:: Material provided
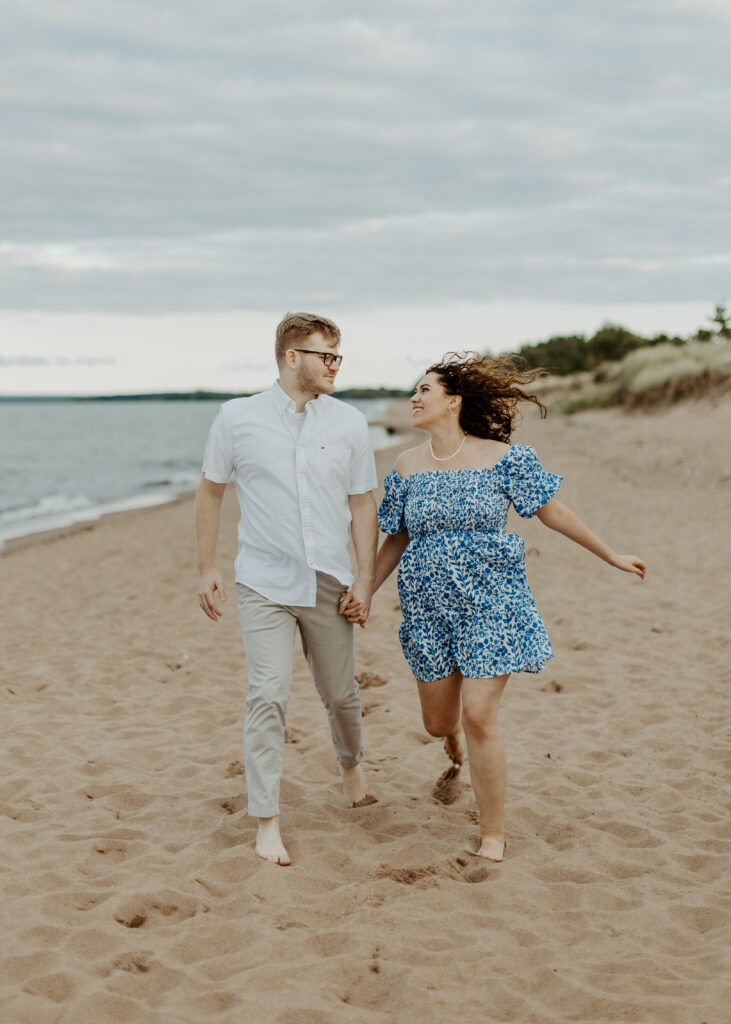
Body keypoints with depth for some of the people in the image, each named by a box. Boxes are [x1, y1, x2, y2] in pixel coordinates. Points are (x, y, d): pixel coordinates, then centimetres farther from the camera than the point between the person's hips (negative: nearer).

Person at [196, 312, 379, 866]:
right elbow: (210, 492, 7)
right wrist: (207, 568, 4)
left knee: (340, 693, 14)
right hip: (264, 584, -2)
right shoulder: (238, 418, -2)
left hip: (330, 584, 2)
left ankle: (351, 764, 45)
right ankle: (267, 822, -2)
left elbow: (362, 504, 6)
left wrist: (366, 576, -2)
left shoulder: (350, 423, 2)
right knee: (269, 697, -10)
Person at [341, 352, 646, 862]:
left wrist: (613, 556, 6)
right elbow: (397, 539, 12)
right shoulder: (408, 467, 4)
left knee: (479, 716, -11)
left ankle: (494, 836, 5)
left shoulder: (503, 458, -7)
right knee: (438, 720, 11)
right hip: (428, 609, 4)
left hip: (490, 605, -4)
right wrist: (364, 591, 2)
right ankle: (454, 735, 53)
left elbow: (554, 512, 2)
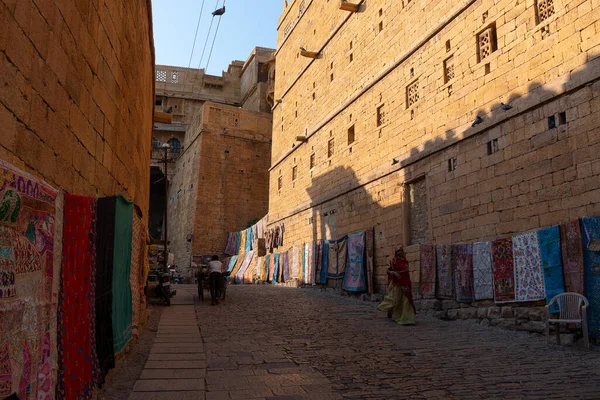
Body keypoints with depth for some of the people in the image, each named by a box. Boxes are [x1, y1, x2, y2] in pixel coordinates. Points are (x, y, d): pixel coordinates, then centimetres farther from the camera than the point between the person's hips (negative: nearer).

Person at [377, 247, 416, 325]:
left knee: (406, 300, -5)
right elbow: (388, 271, -3)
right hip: (396, 283, -4)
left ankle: (406, 318, 1)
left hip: (405, 283, 4)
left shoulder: (405, 261, 11)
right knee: (395, 300, 1)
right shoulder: (393, 261, -1)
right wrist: (394, 273, -22)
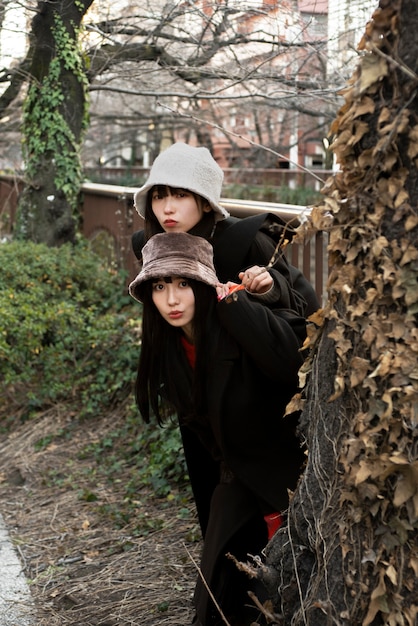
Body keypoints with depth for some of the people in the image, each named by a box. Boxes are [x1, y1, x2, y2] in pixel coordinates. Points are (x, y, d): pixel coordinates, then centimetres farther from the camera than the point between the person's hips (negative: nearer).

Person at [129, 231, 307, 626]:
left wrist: (236, 301, -35)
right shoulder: (168, 346, -1)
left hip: (287, 471, -6)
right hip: (238, 475, 6)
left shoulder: (241, 323, -23)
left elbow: (291, 359, -42)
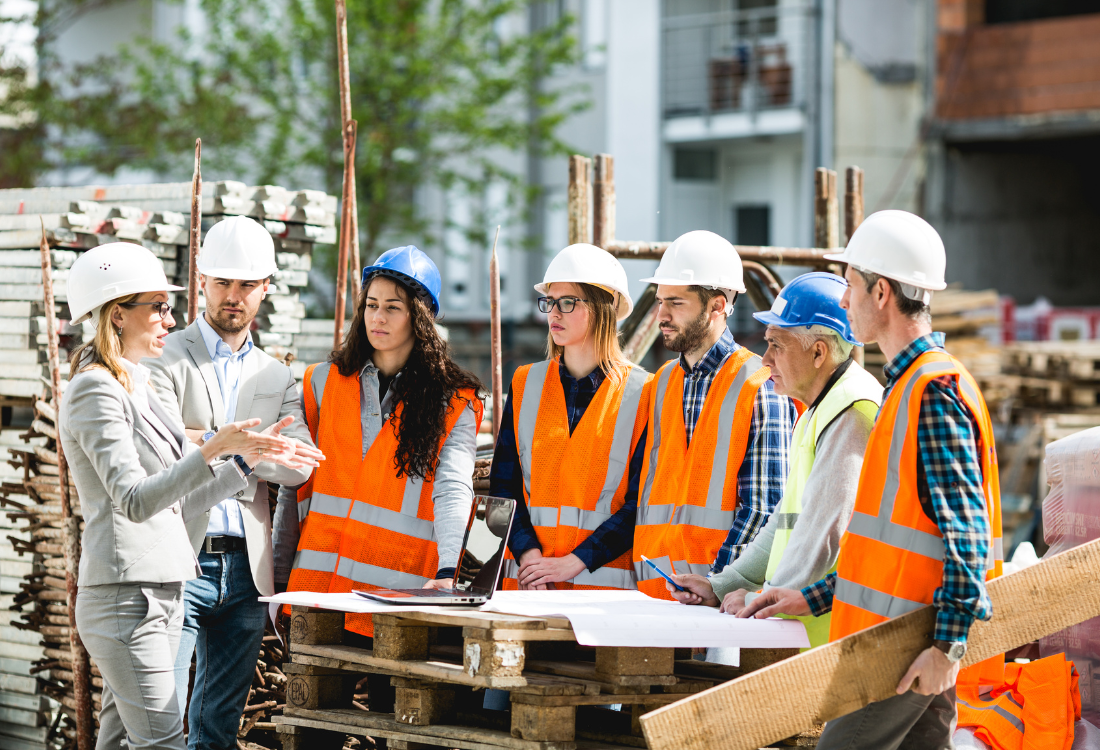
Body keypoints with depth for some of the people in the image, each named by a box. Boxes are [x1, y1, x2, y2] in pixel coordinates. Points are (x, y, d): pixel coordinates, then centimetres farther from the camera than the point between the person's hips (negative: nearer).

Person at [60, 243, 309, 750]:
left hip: (162, 592, 9)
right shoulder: (96, 392, -11)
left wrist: (248, 458, 14)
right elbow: (135, 501, -22)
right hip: (126, 598, -9)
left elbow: (176, 503, 20)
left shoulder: (137, 386, 18)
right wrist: (213, 450, -31)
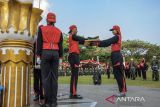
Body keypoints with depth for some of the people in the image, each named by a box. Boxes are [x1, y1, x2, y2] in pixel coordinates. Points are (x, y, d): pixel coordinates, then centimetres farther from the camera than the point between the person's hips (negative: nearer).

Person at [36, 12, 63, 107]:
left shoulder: (42, 29, 5)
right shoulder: (59, 31, 12)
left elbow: (39, 43, -1)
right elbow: (60, 46, 9)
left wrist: (38, 56, 0)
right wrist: (60, 57, 12)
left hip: (45, 53, -2)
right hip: (55, 54, 3)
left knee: (46, 77, -3)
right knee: (54, 77, 1)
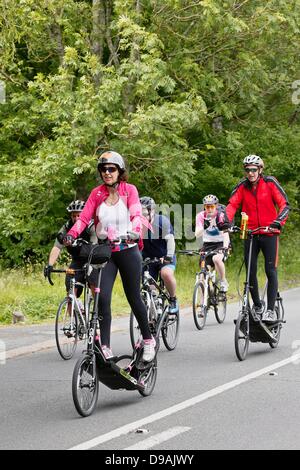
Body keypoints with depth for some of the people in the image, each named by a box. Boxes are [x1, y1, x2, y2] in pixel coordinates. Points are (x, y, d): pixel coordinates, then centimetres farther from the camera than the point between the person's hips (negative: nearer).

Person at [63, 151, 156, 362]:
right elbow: (84, 217, -5)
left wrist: (134, 232, -38)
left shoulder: (129, 190, -2)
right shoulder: (97, 193, 5)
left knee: (133, 297, 6)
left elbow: (136, 214, -17)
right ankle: (105, 347, -7)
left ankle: (148, 340, 25)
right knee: (103, 298, -10)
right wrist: (71, 234, -25)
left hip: (127, 251, -2)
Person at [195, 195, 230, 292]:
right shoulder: (201, 216, -8)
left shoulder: (221, 215, -15)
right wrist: (204, 226, -37)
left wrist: (225, 247, -42)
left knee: (216, 259, -35)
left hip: (220, 243, -3)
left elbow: (225, 233, -25)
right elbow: (197, 234, -18)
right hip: (207, 244, 3)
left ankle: (223, 282, -13)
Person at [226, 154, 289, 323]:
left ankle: (271, 310, -6)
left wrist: (279, 221, -29)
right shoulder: (242, 187, 1)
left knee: (271, 271, -9)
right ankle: (257, 306, 20)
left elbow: (284, 204, -11)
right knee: (251, 272, 2)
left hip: (269, 233, -3)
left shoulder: (270, 183, -6)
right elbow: (232, 205, -8)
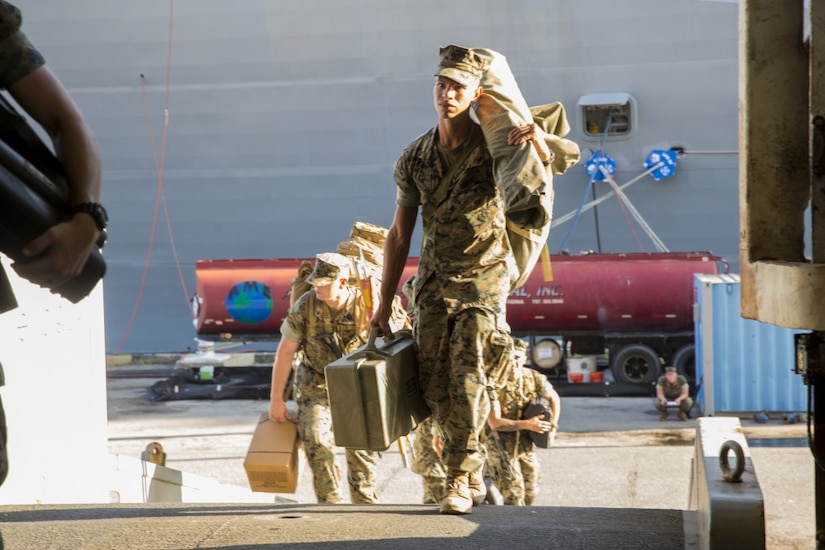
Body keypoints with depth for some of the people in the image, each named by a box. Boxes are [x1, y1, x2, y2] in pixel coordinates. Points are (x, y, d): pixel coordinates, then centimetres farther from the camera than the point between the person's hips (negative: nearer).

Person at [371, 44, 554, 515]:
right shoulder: (415, 159, 2)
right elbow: (399, 234, 8)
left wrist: (539, 139, -18)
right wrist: (385, 302, 7)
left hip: (484, 280, -4)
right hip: (434, 282, 4)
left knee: (467, 378, -13)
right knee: (436, 384, 2)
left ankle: (460, 477, -3)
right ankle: (474, 471, 19)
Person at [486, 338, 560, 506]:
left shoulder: (534, 377, -10)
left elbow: (554, 398, 10)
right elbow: (495, 423, -24)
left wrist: (553, 426, 0)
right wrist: (527, 424, -32)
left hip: (524, 440, 5)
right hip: (499, 438, -4)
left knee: (531, 492, 7)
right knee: (513, 490, -16)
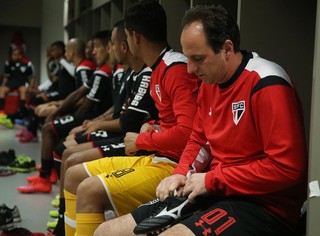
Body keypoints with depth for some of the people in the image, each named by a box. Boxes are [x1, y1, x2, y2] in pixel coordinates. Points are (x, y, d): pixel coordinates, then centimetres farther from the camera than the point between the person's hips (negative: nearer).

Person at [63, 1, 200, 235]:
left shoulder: (177, 69, -18)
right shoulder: (159, 69, 12)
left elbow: (187, 132, -27)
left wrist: (141, 140, -13)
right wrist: (151, 127, 4)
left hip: (175, 165, -10)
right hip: (156, 157, 10)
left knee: (89, 190, -23)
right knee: (74, 175, 10)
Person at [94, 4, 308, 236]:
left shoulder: (266, 84, -16)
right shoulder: (209, 81, 11)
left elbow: (286, 167, -21)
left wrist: (211, 180, -15)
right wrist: (180, 174, 1)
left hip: (263, 204, -8)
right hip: (214, 192, 8)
::::
= What you need to do =
A faithful copy of the records above is needed, with the pictures left out.

= Your response =
Body keypoints with depth for some of the people in the image, each named by a box. Boxes are [x1, y1, x2, y2] in pixel coordinates. Points are (x, y, d): pixel coordinates, then centimetres farther from the camera than the point between the person's hips (negative: nearer).

Person at [196, 312, 379, 866]:
right elbow: (210, 492, 7)
right wrist: (207, 568, 4)
left knee: (340, 693, 14)
right hip: (264, 584, -2)
right shoulder: (238, 418, -2)
left hip: (330, 584, 2)
left ankle: (351, 764, 45)
right ankle: (267, 822, -2)
left elbow: (362, 504, 6)
left wrist: (366, 576, -2)
left shoulder: (350, 423, 2)
right knee: (269, 697, -10)
Person at [341, 352, 646, 862]:
left wrist: (613, 556, 6)
right elbow: (397, 539, 12)
right shoulder: (408, 467, 4)
left knee: (479, 716, -11)
left ankle: (494, 836, 5)
left shoulder: (503, 458, -7)
right knee: (438, 720, 11)
right hip: (428, 609, 4)
left hip: (490, 605, -4)
right wrist: (364, 591, 2)
right ankle: (454, 735, 53)
left elbow: (554, 512, 2)
Body keypoints with depth for some of the people in the image, each named by a box. Boxes are [x1, y1, x2, y2] in pixel coordinates. Points are (x, y, d): pixel coordinates, then centimetres farther from the camera than the point between the person's hips (negative: nearer).

Person at [377, 247, 416, 325]:
left knee: (406, 300, -5)
right elbow: (388, 271, -3)
right hip: (396, 283, -4)
left ankle: (406, 318, 1)
left hip: (405, 283, 4)
left shoulder: (405, 261, 11)
right knee: (395, 300, 1)
right shoulder: (393, 261, -1)
right wrist: (394, 273, -22)
Body keypoints with depth for some of the people in the image, each named by a box. Boxes are [x1, y1, x2, y2] in pixel coordinates. Points are (x, y, d): pixel coordinates, then centimetres farther from the camera than the point between the person's hips (negative: nearer).

Person at [129, 231, 307, 626]:
left wrist: (236, 301, -35)
right shoulder: (168, 346, -1)
left hip: (287, 471, -6)
right hip: (238, 475, 6)
left shoulder: (241, 323, -23)
left elbow: (291, 359, -42)
Body keypoints with depth for some of the people in the image, each named by a box. Boxes are [x1, y1, x2, y2] in pixel coordinates. Points are (x, y, d): pixel coordinates, then centimetres farther from the camera than the point between the person's hips (negative: nearer).

Person at [60, 243, 309, 750]:
left hip: (162, 592, 9)
right shoulder: (96, 392, -11)
left wrist: (248, 458, 14)
right elbow: (135, 501, -22)
right hip: (126, 598, -9)
left elbow: (176, 503, 20)
left shoulder: (137, 386, 18)
right wrist: (213, 450, -31)
Body keypoints with depth for some of the people in the image, each named by a box. Boxes are [x1, y1, x2, y2] in pixel coordinates. Points are (x, y, d): pixel coordinates, then centimetres farther from the camera than the point between the person's hips (negative: nearer).

Person at [36, 12, 63, 107]:
left shoulder: (42, 29, 5)
right shoulder: (59, 31, 12)
left elbow: (39, 43, -1)
right elbow: (60, 46, 9)
left wrist: (38, 56, 0)
right wrist: (60, 57, 12)
left hip: (45, 53, -2)
right hip: (55, 54, 3)
left knee: (46, 77, -3)
right knee: (54, 77, 1)
Body keypoints with depth for some of the people in the image, each named by a box. Boxes are [x1, y1, x2, y2] in pixel coordinates. Points are (x, y, d): pixel coordinates, then centimetres farther from the camera than the point between the person's hips (negative: nearer).

Person at [63, 151, 156, 362]:
right elbow: (84, 217, -5)
left wrist: (134, 232, -38)
left shoulder: (129, 190, -2)
right shoulder: (97, 193, 5)
left knee: (133, 297, 6)
left elbow: (136, 214, -17)
right ankle: (105, 347, -7)
left ankle: (148, 340, 25)
right knee: (103, 298, -10)
right wrist: (71, 234, -25)
left hip: (127, 251, -2)
Person at [195, 195, 230, 292]:
right shoulder: (201, 216, -8)
left shoulder: (221, 215, -15)
right wrist: (204, 226, -37)
left wrist: (225, 247, -42)
left knee: (216, 259, -35)
left hip: (220, 243, -3)
left elbow: (225, 233, -25)
right elbow: (197, 234, -18)
right hip: (207, 244, 3)
left ankle: (223, 282, -13)
Person at [226, 154, 289, 323]:
left ankle: (271, 310, -6)
left wrist: (279, 221, -29)
right shoulder: (242, 187, 1)
left knee: (271, 271, -9)
right ankle: (257, 306, 20)
left elbow: (284, 204, -11)
right knee: (251, 272, 2)
left hip: (269, 233, -3)
left shoulder: (270, 183, -6)
right elbow: (232, 205, -8)
Body keypoints with depth for some of the people in the image, each named by a box. Boxes are [x1, y1, x2, y2] in pixel coordinates. Points are (x, y, d): pixel coordinates, then centimetres farther from the camera than the point between the person's hips (negative: nearer).

Person at [371, 44, 554, 515]:
right shoulder: (415, 159, 2)
right elbow: (399, 234, 8)
left wrist: (539, 139, -18)
right wrist: (385, 302, 7)
left hip: (484, 280, -4)
right hip: (434, 282, 4)
left knee: (467, 378, -13)
right knee: (436, 384, 2)
left ankle: (460, 477, -3)
right ankle: (474, 471, 19)
Person at [486, 338, 560, 506]:
left shoulder: (534, 377, -10)
left elbow: (554, 398, 10)
right elbow: (495, 423, -24)
left wrist: (553, 426, 0)
right wrist: (527, 424, -32)
left hip: (524, 440, 5)
right hip: (499, 438, -4)
left knee: (531, 492, 7)
right knee: (513, 490, -16)
Body keypoints with depth for some of the people in the image, each named by a box. Boxes are [x1, y1, x2, y2] in pixel coordinates. Points are (x, y, d): pixel coordinates, then centimetres farther from the camera than the point between the person's hips (negative: nearer).

Person at [63, 1, 200, 235]:
left shoulder: (177, 69, -18)
right shoulder: (159, 69, 12)
left elbow: (187, 132, -27)
left wrist: (141, 140, -13)
right wrist: (151, 127, 4)
left hip: (175, 165, -10)
right hip: (156, 157, 10)
left knee: (89, 190, -23)
right knee: (74, 175, 10)
Person at [94, 4, 308, 236]:
left shoulder: (266, 84, -16)
right shoulder: (209, 81, 11)
left elbow: (286, 167, -21)
left wrist: (211, 180, -15)
right wrist: (180, 174, 1)
left hip: (263, 204, -8)
right hip: (214, 192, 8)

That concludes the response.